Vicar’s Letters

 

Vicars letter Jan/Feb 2012

You’re not singing any more…

It’s a phrase often chanted at footy games to wind up the opposition supporters. One group of fans sing it to the other lot- especially when the opposition team is not playing well or is losing

You’re not singing any more…

But it’s a phrase that can be used to describe other times of our lives. Especially post Christmas! You’re not singing any more- and you might think – “well Thank God”! Because we can get a bit sick of the constant background noise of Christmas tunes played over and over again (and for some reason I even bought Now that’s what I call Christmas). I frequently feel sorry for shop workers who day in day out, hour after hour have to listen to Christmas tunes played on a seemingly endless loop. They seem to me too often have that glazed look in the eyes – the result of being exposed to prolonged Christmas song ‘torture’!!

You’re not singing any more…

But maybe the fact that I am mentioning Christmas in a post Christmas letter even makes you feel uncomfortable. At some level you might catch yourself thinking – ‘but I am done with Christmas. I’ve packed it up and put it away, I’ve got my house back again – please don’t remind me of Christmas and especially don’t remind me of these wretched songs

You’re not singing any more…Thank God!

There is something about Christmas (or maybe the way we celebrate it) that turns the season of good will and peace to all in to a season of weariness and tiredness. I know that as vicar who finds himself having to conduct service after service in a short space of time I can sometimes feel weary of church.
But there are other sources of weariness. We start a new year with all sorts of resolutions (well some of us) but it don’t take too long before we’ve broken them or messed up or stuffed up!

You’re not singing any more…well no wonder we’re tired

Or if it’s not us it’s the world out there. Christmas Day is celebrated and all is well – but within 24 hours a teenager lies dying in a London- stabbed in the sales.
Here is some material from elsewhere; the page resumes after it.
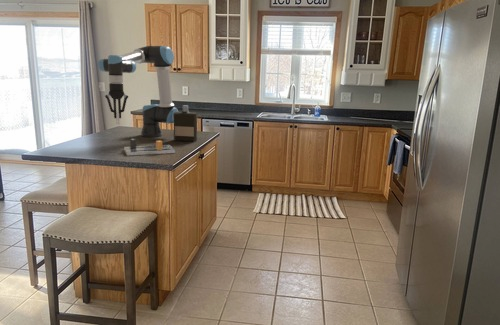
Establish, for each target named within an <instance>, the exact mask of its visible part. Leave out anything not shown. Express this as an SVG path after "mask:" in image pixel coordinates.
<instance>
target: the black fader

The New Year starts- and it starts with a lot of hope and good intentions but in only a matter of hours we are hearing of more conflict, or of tragedies, of murder both at home and abroad and we get weary

You’re not singing any more…well what’s there to sing about?

So I was immensely grateful for the hymn that I was able to sing as I started the New Year. I went o church – and met a surprisingly large number of others also there. We thought we would only get a few at a service that started at 10.15 on New Year’s Day – but blow me we had over 60 people there. And what a gorgeous time we had- together and with God

As 2012 started on a Sunday I am going to run with the idea that it started on a good day- the Lord’s Day (as it has been seen by many throughout Christian history). And on that Lord’s Day, at the start of a New Year we heard the Lord’s truth as we sang the hymn:

‘It came upon a midnight clear- that glorious song of old’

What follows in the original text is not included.